Direktur Utama PT Daerah Maju Bersama (DMB) Andy Hadianto saat dihubungi di Jakarta, Senin mengatakan, jumlah dividen itu terdiri dari empat juta dolar AS untuk tahun buku 2009 dan senilai 38 juta dolar AS pada 2010.

"Totalnya ada 42 juta dolar AS dan sudah didistribusikan ke pemda di NTB," katanya.

Menurut dia, pada 2011, daerah NTB akan menerima bagian dividen NNT lagi.

Bagian dividen 2010 senilai 38 juta dolar AS tersebut sudah masuk dalam pos penerimaan APBD NTB 2011.

Penerimaan daerah atas dividen hasil tambang Batu Hijau di Kabupaten Sumbawa Barat yang dioperasikan NNT itu didistribusikan ke tiga pemerintah daerah yang tergabung dalam DMB.

Ketiga pemda itu adalah Pemerintah Provinsi NTB dengan jatah dividen sesuai penyertaan sahamnya sebesar 40 persen, Pemerintah Kabupaten Sumbawa Barat 40 persen, dan Pemerintah Kabupaten Sumbawa 20 persen.

Dividen tersebut merupakan 25 persen dari total dividen yang diterima PT Multi Daerah Bersaing (MDB).

MDB merupakan perusahaan patungan antara DMB dan PT Multicapital, selaku mitra swasta pembelian 24 persen saham divestasi NNT.

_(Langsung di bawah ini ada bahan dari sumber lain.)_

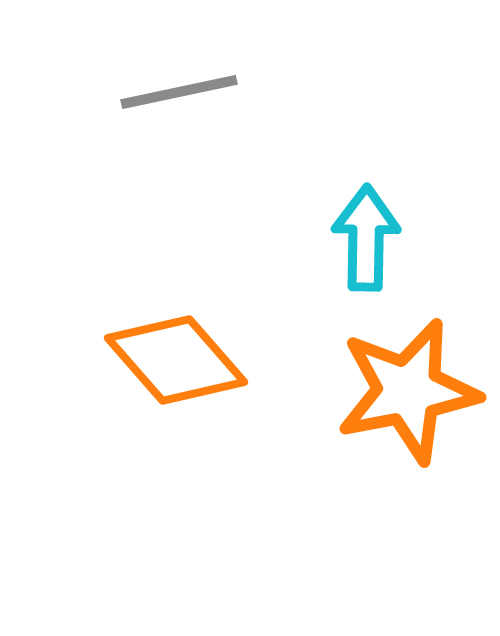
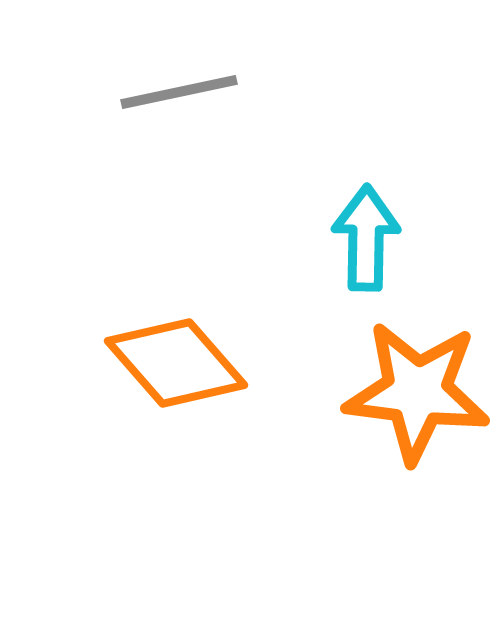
orange diamond: moved 3 px down
orange star: moved 9 px right, 1 px down; rotated 18 degrees clockwise
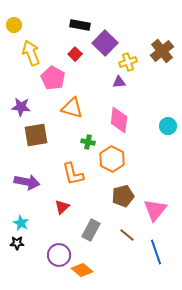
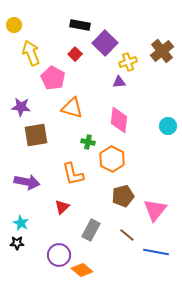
blue line: rotated 60 degrees counterclockwise
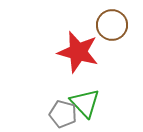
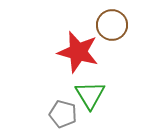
green triangle: moved 5 px right, 8 px up; rotated 12 degrees clockwise
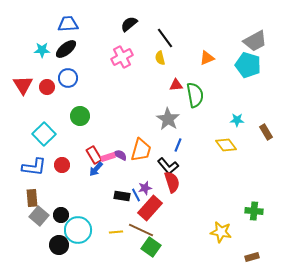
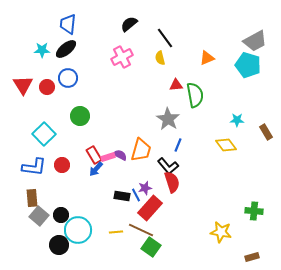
blue trapezoid at (68, 24): rotated 80 degrees counterclockwise
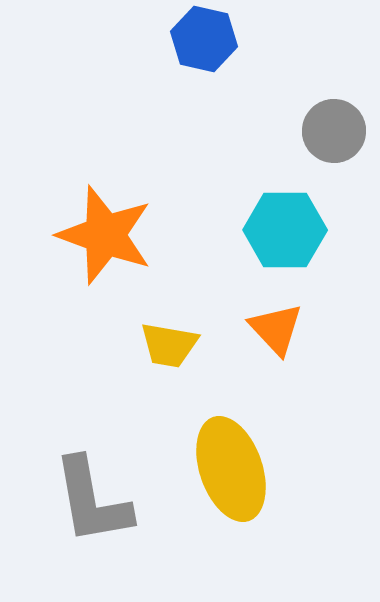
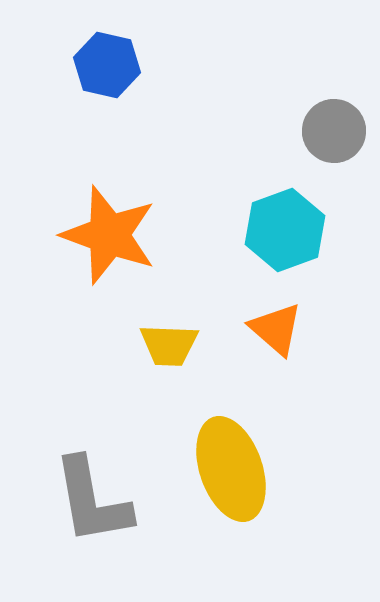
blue hexagon: moved 97 px left, 26 px down
cyan hexagon: rotated 20 degrees counterclockwise
orange star: moved 4 px right
orange triangle: rotated 6 degrees counterclockwise
yellow trapezoid: rotated 8 degrees counterclockwise
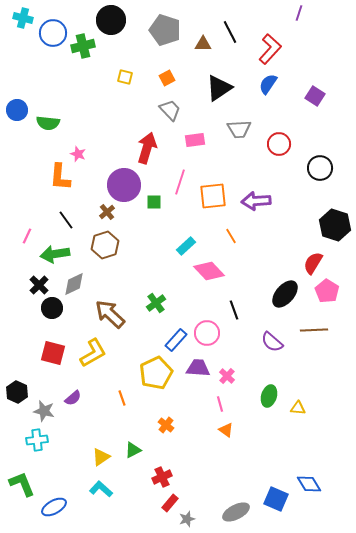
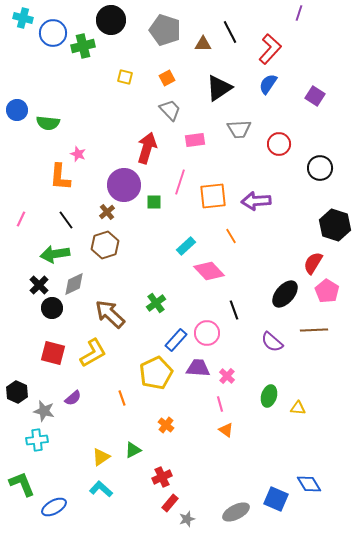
pink line at (27, 236): moved 6 px left, 17 px up
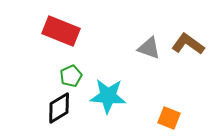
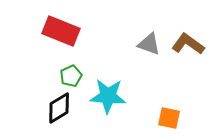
gray triangle: moved 4 px up
orange square: rotated 10 degrees counterclockwise
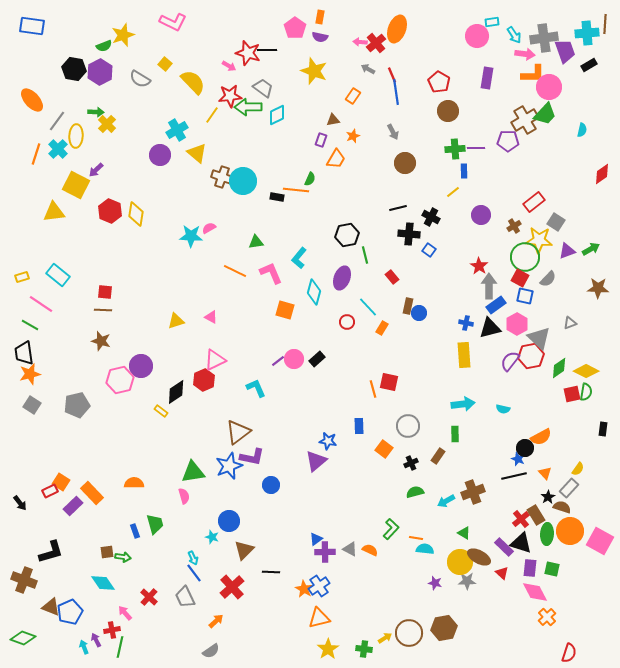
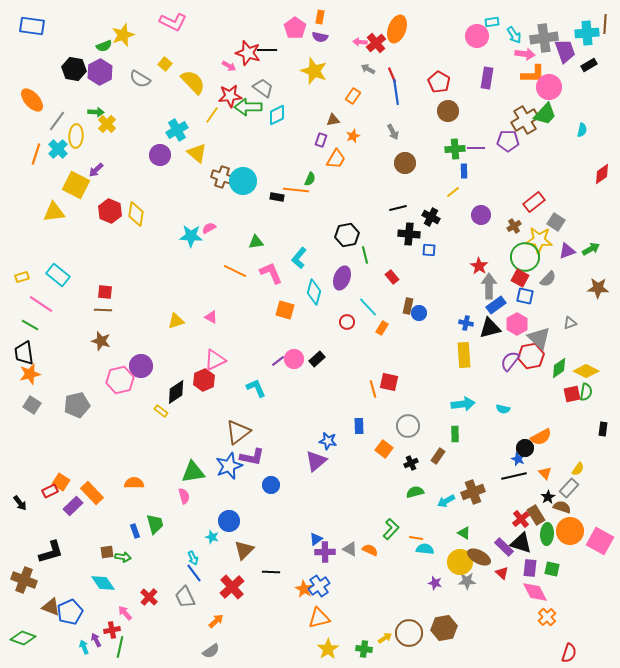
blue square at (429, 250): rotated 32 degrees counterclockwise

Sesuai kesepakatan dengan Multicapital, setiap tahun sejak 2010, DMB akan mendapatkan minimal empat juta dolar AS yang tidak tergantung pada keuntungan Newmont.

Artinya, meski tidak jadwalkan pembagian dividen NNT, DMB tetap akan mendapat empat juta dolar AS dari Multicapital.

Gubernur NTB Zainul Majdi mengatakan, pada 2011-2013, daerah kembali hanya menerima empat juta dolar per tahun, karena laba NNT akan digunakan pengembangan Elang.

Pada 2009, DMB hanya mendapat empat juta dolar AS dari Multicapital.

Andy juga mengatakan, pihaknya tidak mengurusi gadai 24 persen saham NNT selama tidak mempengaruhi kewajiban Multicapital termasuk membayar dividen kepada DMB.

Paling penting, menurut dia, dalam pembelian 24 persen saham Newmont tersebut, daerah mengeluarkan risiko kecil, namun mendapat manfaat maksimal.

Sementara, Anggota Komisi VII DPR Satya W Yudha mengatakan, gadai saham merupakan urusan internal di antara pemegang saham MDB sebagai pemilik 24 persen NNT.

"Itu urusan b to b. Paling penting daerah tidak dirugikan," katanya.

Menurut dia, kalau memang pemda menyetujui mekanisme agunan saham tersebut, maka tidak menjadi masalah.

Ia hanya meminta, Multicapital mesti mematuhi kewajibannya termasuk pembayaran dividen kepada daerah.

Sebelumnya, Menkeu Agus Martowardojo mengatakan, daerah telah menyerahkan hak pembelian 24 persen saham NNT kepada mitra swasta yakni Multicapital.

Lalu, Multicapital menjadikan saham tersebut sebagai agunan ke pihak asing untuk pembayaran pembeliannya.